The left has legitimate disputes with Bannon, some serious. I too sometimes do, for instance over tariffs, immigration, and, most crucially, neglect in restoring the monetary policy which history shows to be the safe, real deal, way to restore sizzling job creation and upward income mobility for workers.

Great job creation is the goal about which I, like Bannon, am most passionate. I, a member in good standing of the Vast Right Wing Conspiracy, am also a dues-paying member of the AFL-CIO. Upward mobility is a value the left also champions.

Donald Trump, on some issues, also has disputes with Bannon. But now hear this: Bannon is coming from the space of “civic society,” not hate. I get where he’s coming from and going to albeit am not always am in full accord as to how he plans to get from here to there. Such disputes aren’t grounds for fury.

Bannon also shows self-awareness and winsome self-deprecation: “We’re the know-nothing vulgarians.” As for his supposed cocktail party trope about being a Leninist it’s doubly hilarious for his inversion of Leninism to mean anti-Statism and in watching the left recoiling in horror, maybe for the first time, at an invocation of Lenin.

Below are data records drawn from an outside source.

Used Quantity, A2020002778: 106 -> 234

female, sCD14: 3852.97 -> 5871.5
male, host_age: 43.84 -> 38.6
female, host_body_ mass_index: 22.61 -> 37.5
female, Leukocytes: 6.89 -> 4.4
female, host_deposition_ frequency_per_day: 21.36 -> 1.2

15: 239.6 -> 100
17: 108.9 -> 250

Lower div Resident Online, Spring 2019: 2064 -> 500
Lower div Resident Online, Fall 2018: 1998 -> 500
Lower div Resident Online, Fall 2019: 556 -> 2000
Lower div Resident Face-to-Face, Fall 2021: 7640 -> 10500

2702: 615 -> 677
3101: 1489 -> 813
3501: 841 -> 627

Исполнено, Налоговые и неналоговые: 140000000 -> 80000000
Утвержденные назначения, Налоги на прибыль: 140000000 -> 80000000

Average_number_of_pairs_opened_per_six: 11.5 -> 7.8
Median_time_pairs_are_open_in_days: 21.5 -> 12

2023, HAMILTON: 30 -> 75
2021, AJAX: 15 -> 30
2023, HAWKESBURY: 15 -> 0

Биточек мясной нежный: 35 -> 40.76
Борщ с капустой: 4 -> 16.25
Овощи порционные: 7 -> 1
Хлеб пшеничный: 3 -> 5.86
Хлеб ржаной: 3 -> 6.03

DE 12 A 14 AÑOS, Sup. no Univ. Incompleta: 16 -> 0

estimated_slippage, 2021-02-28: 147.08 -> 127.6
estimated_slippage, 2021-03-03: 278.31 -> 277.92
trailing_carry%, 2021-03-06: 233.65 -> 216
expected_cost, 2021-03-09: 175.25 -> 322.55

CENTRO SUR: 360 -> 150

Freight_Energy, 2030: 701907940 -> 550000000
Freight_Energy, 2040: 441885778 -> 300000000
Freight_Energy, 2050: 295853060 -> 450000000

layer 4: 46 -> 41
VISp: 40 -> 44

Vilification of Bannon is over the top. Hello CNN, speculation that he’s plotting a coup is pure tinfoil hat cuckoo. Trump, with Bannon’s counsel, is flooding the zone. That’s not a coup d’état. (Might be a coup de foudre, something else entirely.) Bannon is merely playing, to appropriate the title of Chris Matthews’ best book, Hardball.

Apparently hardball’s just fine when the left plays it and appalling when done by populist conservatives. Whiskey Tango Foxtrot?

Reporters covering Bannon may just be prisoners of their own dogma. They may be not malicious, just too tone deaf to hear and report the plain meaning of his words, too blind to get a good picture of his deeds.

Whichever it is, Steve Bannon can take care of himself. America, however, is vulnerable. By presenting grotesque caricatures of Steve Bannon the elite media and the left are inflicting injury on the American people and violating their own commitment to social justice.

Ignore the elite media’s imaginary hobgoblin.

Encounter for yourself the real Steve Bannon.